-- Exercise details --
In the entries below, which lines run from the one with "left front paw: (323, 214)" through the one with "root of tail: (241, 695)"? Repeat exactly those, both included, and no pictures.
[Start of section]
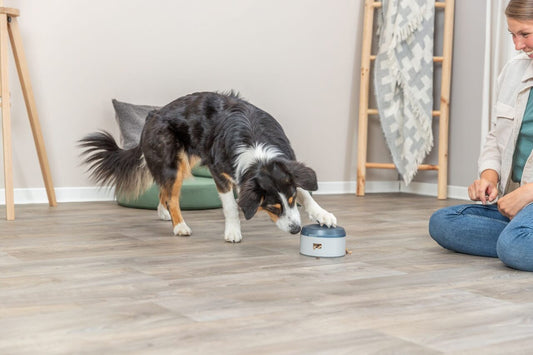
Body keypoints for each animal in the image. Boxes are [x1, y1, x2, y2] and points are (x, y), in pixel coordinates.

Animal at [79, 91, 334, 242]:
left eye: (290, 202)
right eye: (272, 207)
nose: (296, 230)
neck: (256, 148)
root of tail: (153, 114)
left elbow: (304, 192)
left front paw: (323, 214)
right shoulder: (219, 172)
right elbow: (230, 205)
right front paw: (233, 231)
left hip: (182, 164)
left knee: (164, 191)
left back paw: (163, 213)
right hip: (174, 164)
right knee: (171, 196)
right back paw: (180, 226)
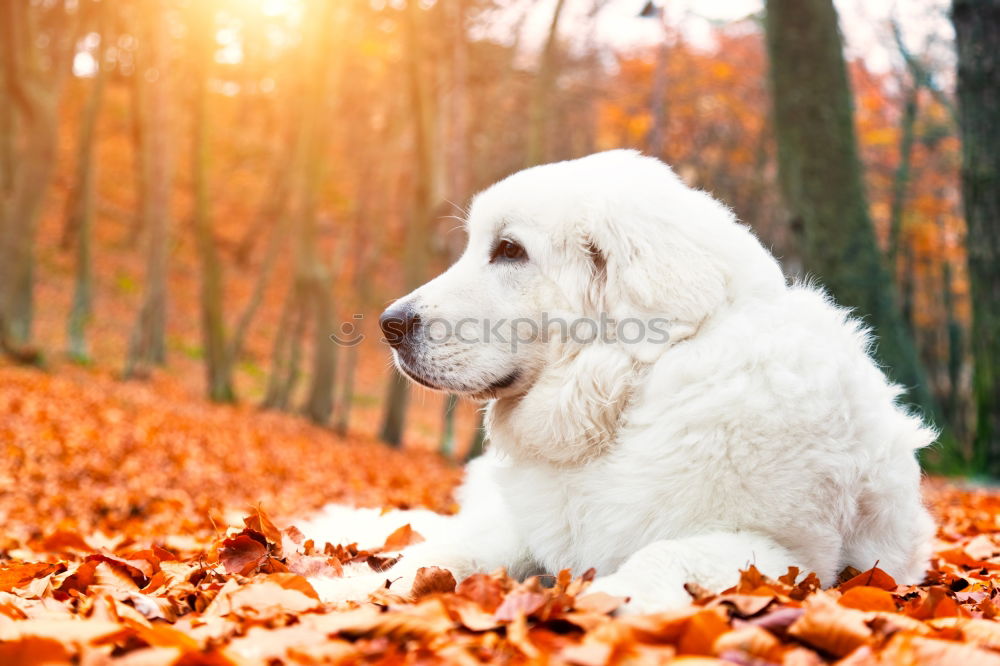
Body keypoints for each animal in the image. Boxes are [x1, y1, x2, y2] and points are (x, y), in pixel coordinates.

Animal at [306, 150, 936, 612]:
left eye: (509, 250)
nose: (389, 324)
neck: (625, 393)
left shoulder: (781, 554)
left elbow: (658, 558)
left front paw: (598, 603)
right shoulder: (528, 527)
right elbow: (445, 554)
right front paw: (349, 588)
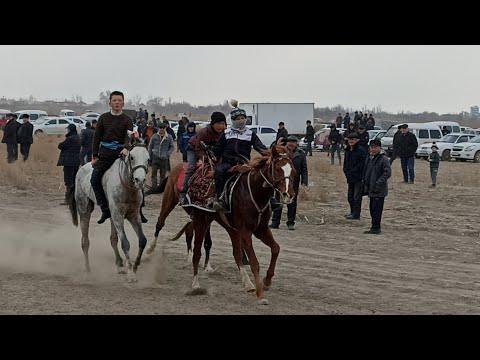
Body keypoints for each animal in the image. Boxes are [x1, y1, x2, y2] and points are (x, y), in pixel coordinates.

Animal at [67, 135, 149, 282]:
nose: (140, 180)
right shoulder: (118, 215)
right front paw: (131, 273)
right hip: (84, 210)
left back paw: (119, 264)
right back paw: (88, 269)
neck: (127, 188)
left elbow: (142, 240)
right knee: (85, 241)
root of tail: (81, 170)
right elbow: (125, 243)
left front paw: (134, 266)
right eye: (132, 157)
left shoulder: (134, 215)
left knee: (113, 239)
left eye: (148, 159)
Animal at [171, 143, 294, 304]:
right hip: (200, 220)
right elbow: (254, 262)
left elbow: (276, 249)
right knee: (196, 252)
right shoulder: (246, 231)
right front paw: (261, 295)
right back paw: (195, 285)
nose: (288, 195)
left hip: (229, 227)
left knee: (236, 253)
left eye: (293, 170)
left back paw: (248, 284)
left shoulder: (261, 229)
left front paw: (266, 281)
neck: (254, 192)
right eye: (278, 169)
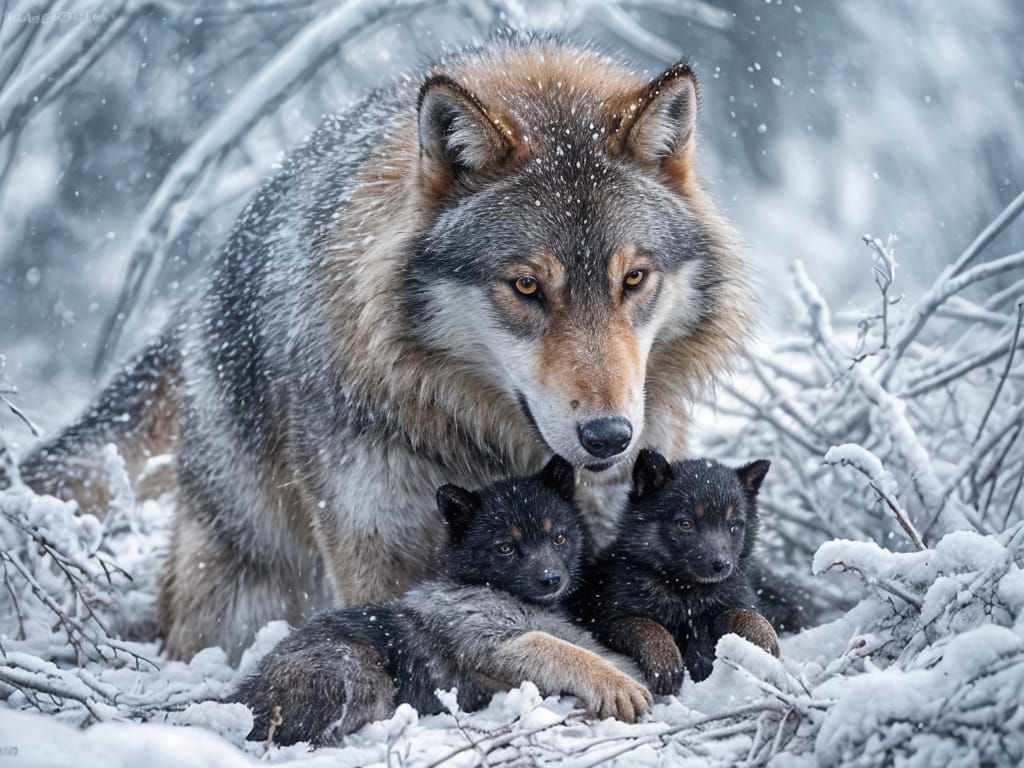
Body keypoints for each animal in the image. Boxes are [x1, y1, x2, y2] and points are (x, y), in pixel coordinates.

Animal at [19, 34, 751, 661]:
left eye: (633, 279)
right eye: (526, 285)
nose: (609, 437)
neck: (485, 443)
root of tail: (198, 294)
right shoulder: (378, 548)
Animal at [235, 457, 651, 746]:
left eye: (559, 537)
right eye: (505, 548)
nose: (551, 580)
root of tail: (241, 695)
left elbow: (591, 647)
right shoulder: (495, 645)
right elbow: (559, 649)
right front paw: (616, 685)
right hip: (359, 673)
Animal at [570, 450, 779, 692]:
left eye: (734, 526)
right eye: (686, 524)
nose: (721, 565)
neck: (687, 596)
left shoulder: (727, 607)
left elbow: (744, 614)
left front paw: (764, 641)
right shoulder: (608, 619)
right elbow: (645, 625)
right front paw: (664, 659)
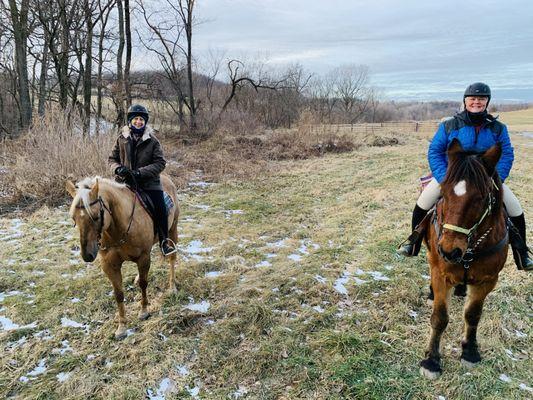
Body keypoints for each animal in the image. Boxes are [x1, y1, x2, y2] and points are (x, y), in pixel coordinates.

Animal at [66, 174, 179, 338]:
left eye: (96, 216)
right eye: (73, 218)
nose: (87, 255)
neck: (119, 229)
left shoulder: (143, 257)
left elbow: (144, 284)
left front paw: (144, 311)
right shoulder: (109, 265)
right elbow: (118, 294)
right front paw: (122, 327)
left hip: (172, 229)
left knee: (172, 258)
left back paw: (172, 287)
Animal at [420, 140, 508, 378]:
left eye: (482, 197)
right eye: (443, 192)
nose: (449, 252)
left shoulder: (487, 280)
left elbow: (473, 315)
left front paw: (470, 352)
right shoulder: (441, 275)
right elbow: (439, 318)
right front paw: (431, 360)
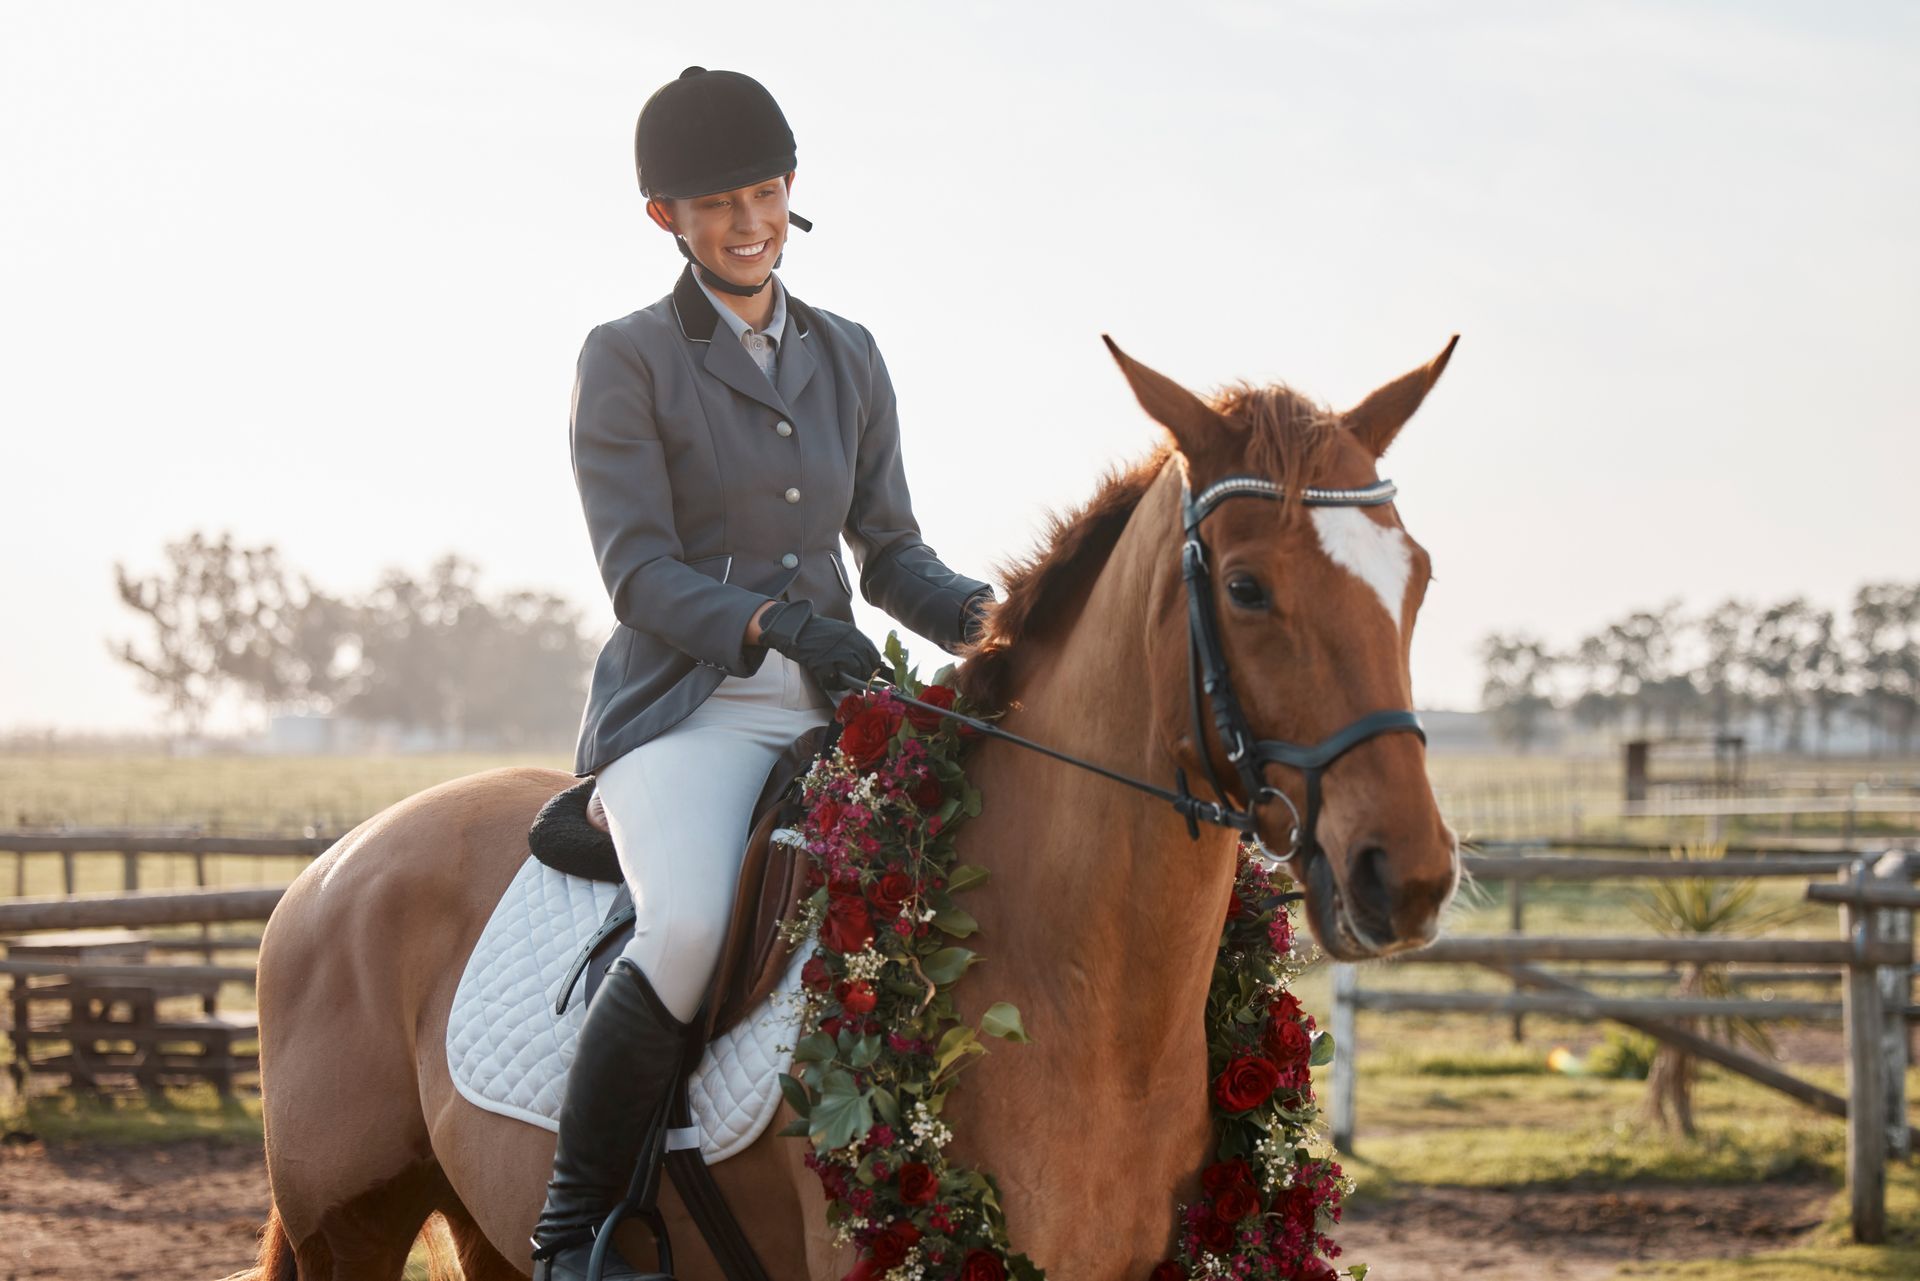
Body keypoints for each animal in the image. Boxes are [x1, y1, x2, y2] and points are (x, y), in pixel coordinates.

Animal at [243, 338, 1466, 1281]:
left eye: (1418, 577)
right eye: (1248, 587)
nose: (1404, 875)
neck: (1082, 992)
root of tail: (327, 871)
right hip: (350, 1223)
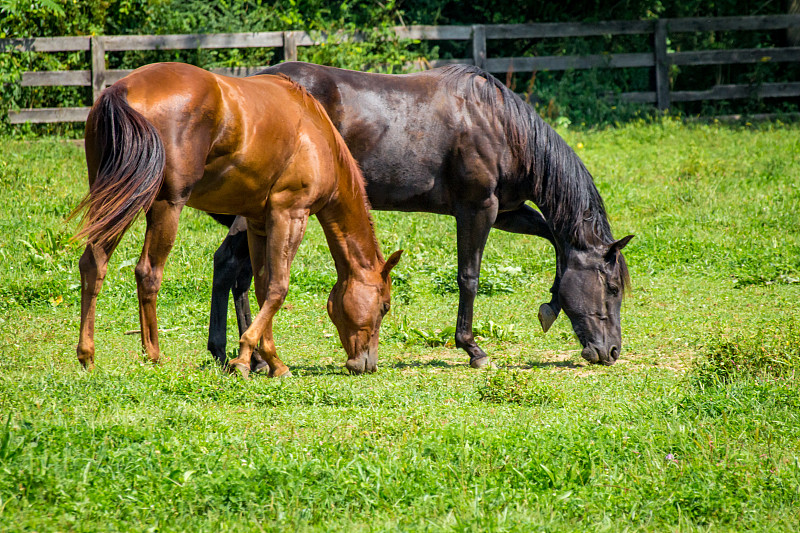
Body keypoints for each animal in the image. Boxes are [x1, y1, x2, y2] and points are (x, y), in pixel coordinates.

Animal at [72, 62, 404, 376]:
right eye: (385, 306)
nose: (367, 363)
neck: (316, 133)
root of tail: (122, 89)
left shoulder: (259, 223)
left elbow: (262, 286)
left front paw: (271, 360)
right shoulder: (291, 214)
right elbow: (278, 287)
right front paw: (246, 357)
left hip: (117, 198)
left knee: (93, 263)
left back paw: (87, 355)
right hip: (164, 205)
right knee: (148, 273)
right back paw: (152, 355)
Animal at [209, 62, 636, 368]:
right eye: (612, 288)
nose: (612, 351)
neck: (498, 126)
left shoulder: (507, 212)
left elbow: (555, 241)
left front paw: (550, 306)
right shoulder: (478, 209)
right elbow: (469, 277)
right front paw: (472, 349)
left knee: (239, 272)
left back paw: (241, 355)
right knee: (231, 264)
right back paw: (241, 355)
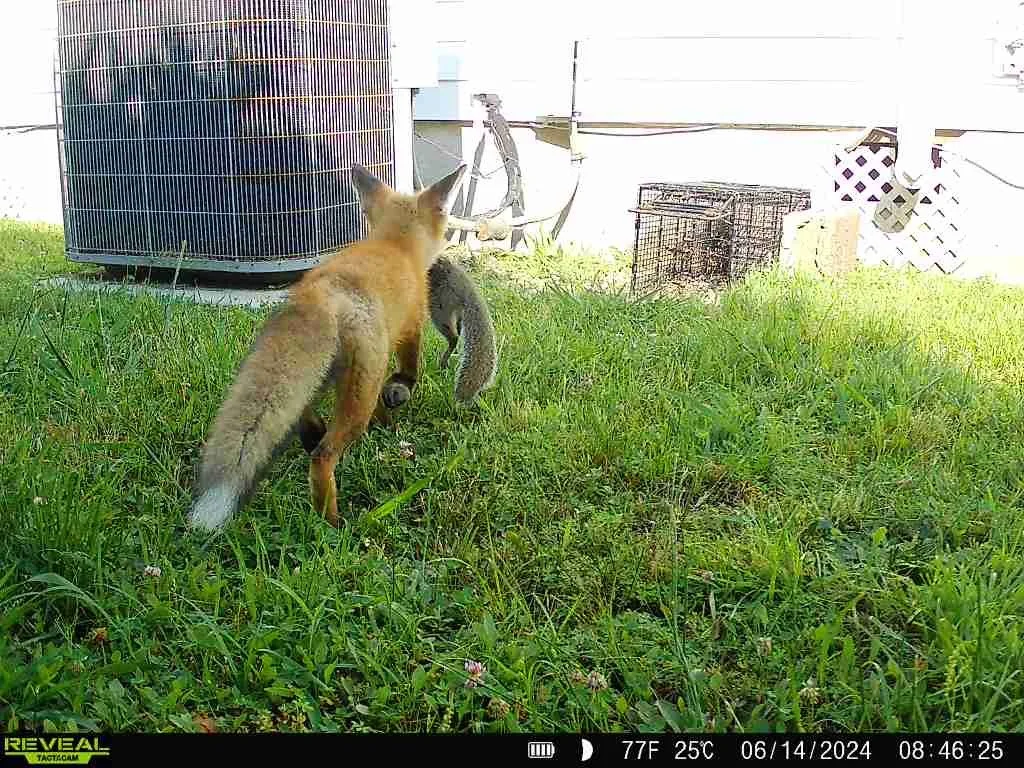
[End of section]
-- Output of the exercise --
left front paw: (323, 214)
right shoulder: (219, 172)
right elbow: (230, 205)
right front paw: (233, 231)
left hip: (182, 164)
left knee: (164, 191)
left back paw: (163, 213)
right hip: (174, 164)
right knee: (171, 196)
right back paw: (180, 226)
Body keypoints for each animal in the image. Boxes are [x1, y1, x2, y2] and points are (x, y), in pixel coordinates.

Animal at [306, 150, 936, 612]:
left eye: (509, 250)
nose: (389, 324)
neck: (625, 393)
left shoulder: (781, 554)
left elbow: (658, 558)
left front paw: (598, 603)
right shoulder: (528, 527)
right elbow: (445, 554)
right front paw: (349, 588)
Body keypoints for each animal in the image. Boxes are [x1, y1, x2, y2] and points are (x, y), in pixel coordinates.

Animal at [67, 135, 149, 282]:
nose: (140, 180)
right shoulder: (118, 215)
right front paw: (131, 273)
right hip: (84, 210)
left back paw: (119, 264)
right back paw: (88, 269)
neck: (127, 188)
left elbow: (142, 240)
right knee: (85, 241)
root of tail: (81, 170)
right elbow: (125, 243)
left front paw: (134, 266)
right eye: (132, 157)
left shoulder: (134, 215)
left knee: (113, 239)
left eye: (148, 159)
Animal at [171, 143, 294, 304]:
right hip: (200, 220)
right elbow: (254, 262)
left elbow: (276, 249)
right knee: (196, 252)
right shoulder: (246, 231)
right front paw: (261, 295)
right back paw: (195, 285)
nose: (288, 195)
left hip: (229, 227)
left knee: (236, 253)
left eye: (293, 170)
left back paw: (248, 284)
left shoulder: (261, 229)
left front paw: (266, 281)
neck: (254, 192)
right eye: (278, 169)
Body keypoints for each animal in the image. Boxes are [x1, y1, x2, y2] and points are (x, y), in pixel coordinates.

Animal at [19, 34, 751, 661]:
left eye: (633, 279)
right eye: (526, 285)
nose: (609, 437)
neck: (485, 443)
root of tail: (198, 294)
right shoulder: (378, 548)
Animal at [235, 457, 651, 746]:
left eye: (559, 537)
right eye: (505, 548)
nose: (551, 580)
root of tail: (241, 695)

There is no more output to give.